As she bent over Cecil to-night, her heart was full of contending emotions. She and her boy were safely sheltered under the roof of her dear cousin, Mary Brent, Cecil would soon be old enough to take possession of the manor at Cecil Point, the future was apparently bright with promise; yet she was conscious of some unsatisfied hunger of the heart, and, deeper than that, of a sense of some impending grief; but she was a woman of shaken nerves easily sunk in melancholy.

"Hark!" cried Cecil, suddenly pulling himself away from his mother's arms, – "I hear the sound of footsteps outside." At the same moment Mary Brent came slipping down the stairs.

"Elinor," she said with a little nervousness, "Giles was expecting a friend to-night."

"Ah?" said Elinor, indifferently.

"Yes; 'tis a pity he was called to St.
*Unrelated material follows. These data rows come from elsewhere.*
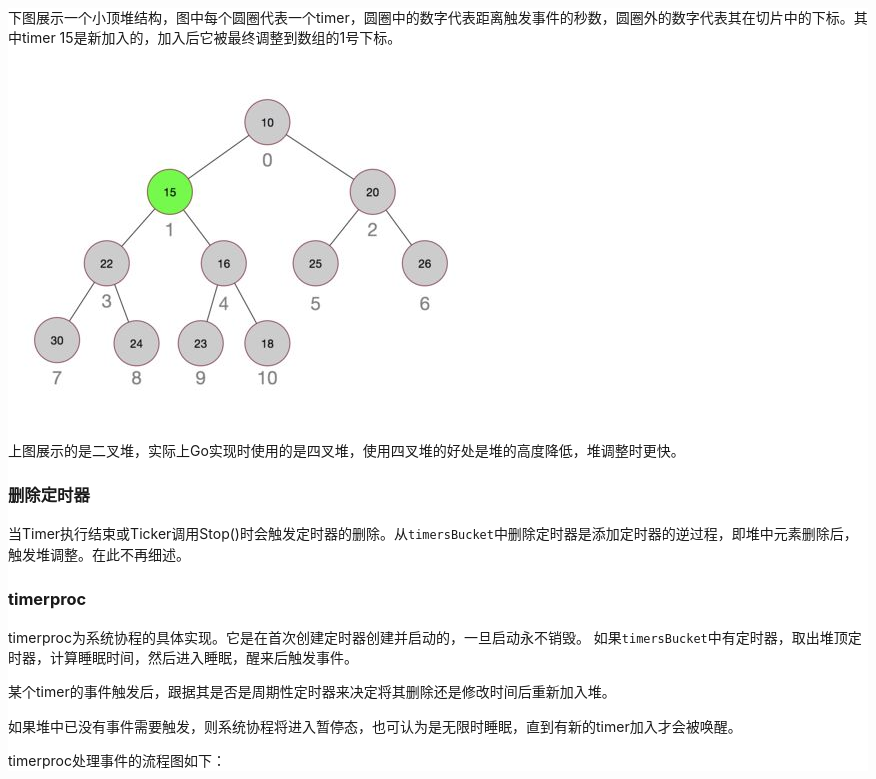 下图展示一个小顶堆结构，图中每个圆圈代表一个timer，圆圈中的数字代表距离触发事件的秒数，圆圈外的数字代表其在切片中的下标。其中timer 15是新加入的，加入后它被最终调整到数组的1号下标。

![](images/timerproc-03-heap.png)

上图展示的是二叉堆，实际上Go实现时使用的是四叉堆，使用四叉堆的好处是堆的高度降低，堆调整时更快。

### 删除定时器
当Timer执行结束或Ticker调用Stop()时会触发定时器的删除。从`timersBucket`中删除定时器是添加定时器的逆过程，即堆中元素删除后，触发堆调整。在此不再细述。

### timerproc
timerproc为系统协程的具体实现。它是在首次创建定时器创建并启动的，一旦启动永不销毁。
如果`timersBucket`中有定时器，取出堆顶定时器，计算睡眠时间，然后进入睡眠，醒来后触发事件。

某个timer的事件触发后，跟据其是否是周期性定时器来决定将其删除还是修改时间后重新加入堆。

如果堆中已没有事件需要触发，则系统协程将进入暂停态，也可认为是无限时睡眠，直到有新的timer加入才会被唤醒。

timerproc处理事件的流程图如下：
Mary's in such haste, for the friend comes on business."

"Perchance he may tarry till Giles returns."

"I hope so, – but, Elinor, – this business concerns thee."

" Me! "

"Ay, the new-comer is one who would fain have a lease of the manor at Cecil Point."

"Robin Hood's Barn? Now, Mary, have I not told thee and Giles that I would hear of no such plan? I am a woman of affairs and can well manage till Cecil is old enough to take control. Another six months we shall rest under your roof, – then, dear cousin, we must be gone to our own."

Mary Brent laid her hand upon the younger woman's arm.

"Vex me not, Elinor," she said, "by speaking so. Let it be settled that this is your home. 'Tis not kind to talk of leaving me. Besides, you could not live upon your lands without an arm to protect you, stout enough for defence and for toil."

"We will hire laborers."

"Common laborers are not enough. There must be a man with head to direct as well as hands to work."